Otro problema, muy propio de la forma en que los ingenieros sociales piensan el mundo, fue la idea de que «los pobres» invertirán sus créditos en las cosas que las élites iluminadas esperaban. Pero, como en todos los sistemas paternalistas redistributivos, los planificadores tienden a olvidar que el dinero es fungible. La realidad fue que la mayoría de los préstamos se destinaron al consumo o al pago de necesidades urgentes, y si bien la ayuda social ante el infortunio puede ser valiosa, nada tiene que ver con un plan empresarial a largo plazo que saque a una persona de la pobreza y que no genera el dinero para pagar el préstamo. Las economías informales entienden bien el funcionamiento del riesgo, la deuda y el ahorro, porque su alfabetización financiera proviene de abajo hacia arriba, no al contrario. Lo mejor sería que el Estado les liberara el camino lleno de control, regulación e intervención en lugar de tratar de meterlos en «el sistema» a cualquier costo, con una zanahoria que al final no pueden pagar.

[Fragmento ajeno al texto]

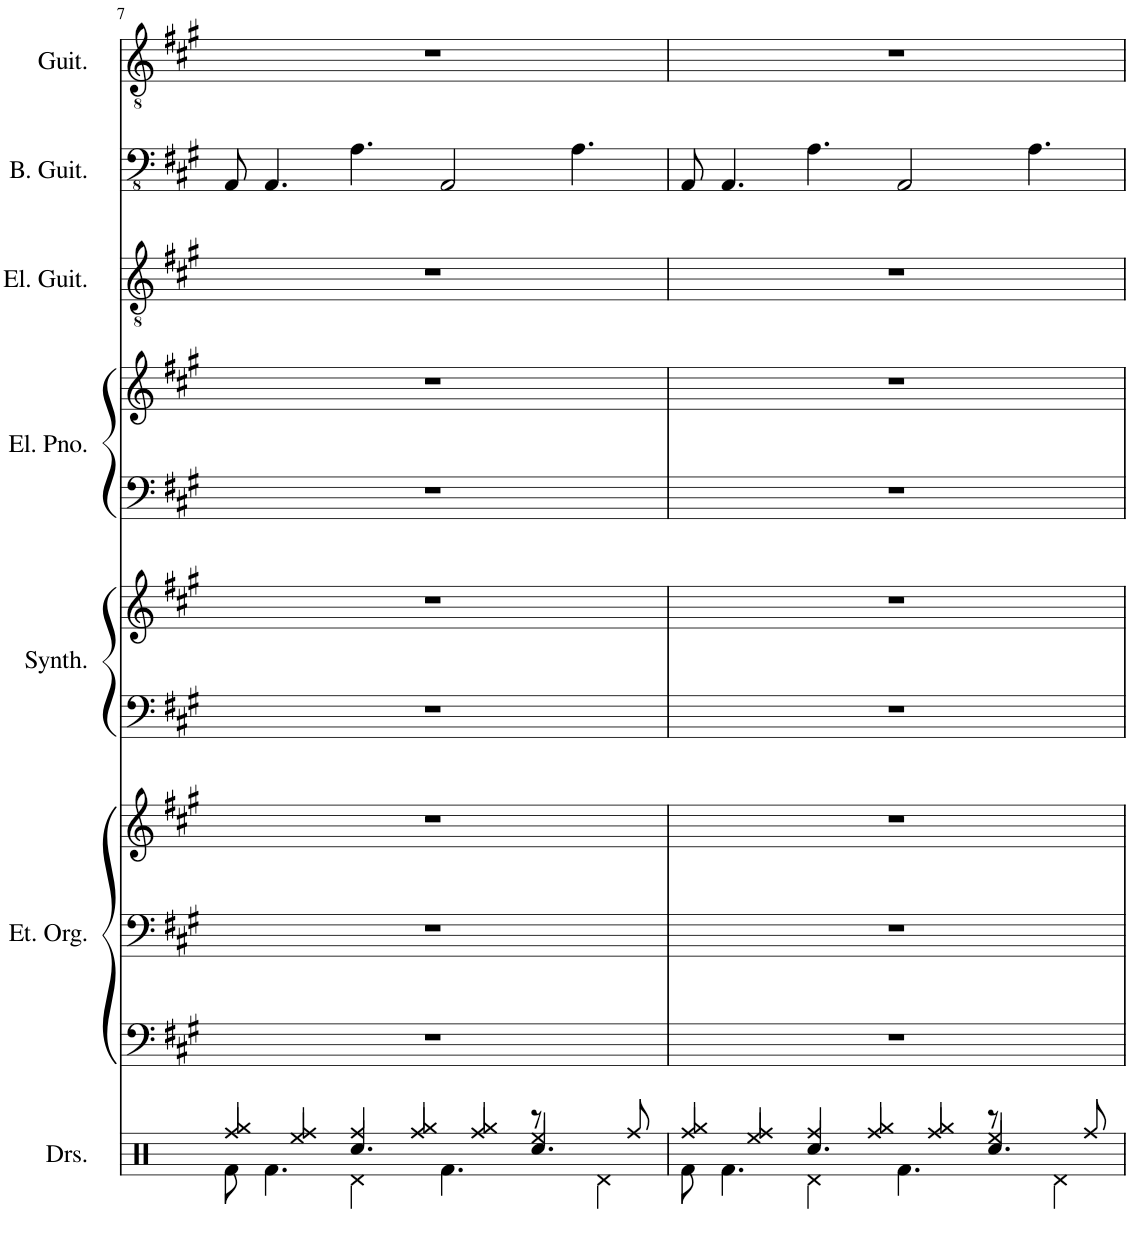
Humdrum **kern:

**kern	**kern	**kern	**kern	**kern	**kern	**kern	**kern	**kern	**kern	**kern
*part7	*part6	*part6	*part6	*part5	*part5	*part4	*part4	*part3	*part2	*part1
*staff11	*staff10	*staff9	*staff8	*staff7	*staff6	*staff5	*staff4	*staff3	*staff2	*staff1
*I"Drumset	*I"Electronic Organ	*	*	*I"Keyboard Synthesizer	*	*I"Electric Piano	*	*I"Electric Guitar	*I"Bass Guitar	*I"Guitar
*I'Drs.	*I'Et. Org.	*	*	*I'Synth.	*	*I'El. Pno.	*	*I'El. Guit.	*I'B. Guit.	*I'Guit.
!!LO:PB:g=z
*clefX	*clefF4	*clefF4	*clefG2	*clefF4	*clefG2	*clefF4	*clefG2	*clefGv2	*clefFv4	*clefGv2
*k[]	*k[f#c#g#]	*k[f#c#g#]	*k[f#c#g#]	*k[f#c#g#]	*k[f#c#g#]	*k[f#c#g#]	*k[f#c#g#]	*k[f#c#g#]	*k[f#c#g#]	*k[f#c#g#]
*M7/4	*M7/4	*M7/4	*M7/4	*M7/4	*M7/4	*M7/4	*M7/4	*M7/4	*M7/4	*M7/4
=7	=7	=7	=7	=7	=7	=7	=7	=7	=7	=7
*^	*	*	*	*	*	*	*	*	*	*
*	*^	*	*	*	*	*	*	*	*	*	*
4Rff/	8Rf\	4Rgg/	1..r	1..r	1..r	1..r	1..r	1..r	1..r	1..r	8AAA/	1..r
.	4.Rf\	.	.	.	.	.	.	.	.	.	4.AAA/	.
4Rff/	.	4Ree/	.	.	.	.	.	.	.	.	.	.
4Rff/	4.Rcc/	4Rd\	.	.	.	.	.	.	.	.	4.AA\	.
4Rff/	.	4Rgg/	.	.	.	.	.	.	.	.	.	.
.	4.Rf\	.	.	.	.	.	.	.	.	.	2AAA/	.
4Rff/	.	4Rgg/	.	.	.	.	.	.	.	.	.	.
4.Rcc/	8r	4Ree/	.	.	.	.	.	.	.	.	.	.
.	4.ryy	.	.	.	.	.	.	.	.	.	4.AA\	.
.	.	4Rd\	.	.	.	.	.	.	.	.	.	.
8Rff/	.	.	.	.	.	.	.	.	.	.	.	.
=8	=8	=8	=8	=8	=8	=8	=8	=8	=8	=8	=8	=8
4Rff/	8Rf\	4Rgg/	1..r	1..r	1..r	1..r	1..r	1..r	1..r	1..r	8AAA/	1..r
.	4.Rf\	.	.	.	.	.	.	.	.	.	4.AAA/	.
4Rff/	.	4Ree/	.	.	.	.	.	.	.	.	.	.
4Rff/	4.Rcc/	4Rd\	.	.	.	.	.	.	.	.	4.AA\	.
4Rff/	.	4Rgg/	.	.	.	.	.	.	.	.	.	.
.	4.Rf\	.	.	.	.	.	.	.	.	.	2AAA/	.
4Rff/	.	4Rgg/	.	.	.	.	.	.	.	.	.	.
4.Rcc/	8r	4Ree/	.	.	.	.	.	.	.	.	.	.
.	4.ryy	.	.	.	.	.	.	.	.	.	4.AA\	.
.	.	4Rd\	.	.	.	.	.	.	.	.	.	.
8Rff/	.	.	.	.	.	.	.	.	.	.	.	.
*v	*v	*v	*	*	*	*	*	*	*	*	*	*
=	=	=	=	=	=	=	=	=	=	=
*-	*-	*-	*-	*-	*-	*-	*-	*-	*-	*-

El establishment internacional persigue su agenda de inclusión financiera no tanto por amor al excluido sino por ampliar su potencia de control, pero para los no bancarizados las prioridades suelen ser otras.

Este nuevo fracaso intervencionista, nacido de ONU y de su cardumen de corifeos filantrópicos sacó a la luz premisas fundamentales: que no está en manos de los gerentes de la pobreza el reducir la pobreza; que volcar dinero de los contribuyentes como dádiva social no alivia la pobreza, pero empobrece a los sectores productivos; que la filantropía y los negocios son dos cosas muy positivas, salvo que se disfrace a uno por el otro, lo que se convierte en una estafa; y que la riqueza crece cuando los gobiernos dan libertad, no limosna. La historia económica de los países desarrollados muestra que la clave para el crecimiento es la capacidad del sistema para intermediar los recursos escasos en empresas competitivas con potencial de generar riqueza. El modelo de microcrédito envía a los países en la dirección completamente opuesta, absorbiendo recursos financieros y humanos, a esfuerzos improductivos. El microcrédito funcionó como la maleza que absorbe la luz y los nutrientes que necesitan plantas más valiosas, pero de crecimiento lento que lo rodean. La filosofía de este instrumento se basó en una compresión del mundo basada en un frívolo silogismo elitista de que la sociedad, la acción humana y el funcionamiento del mercado se puede centralizar y moldear y, sobre todo, que las pautas de consumo, deseo o, progreso son las que las élites sueñan y diseñan. Pero la realidad es bien distinta y, aun con las mejores intenciones, la soberbia puede hacer mucho daño.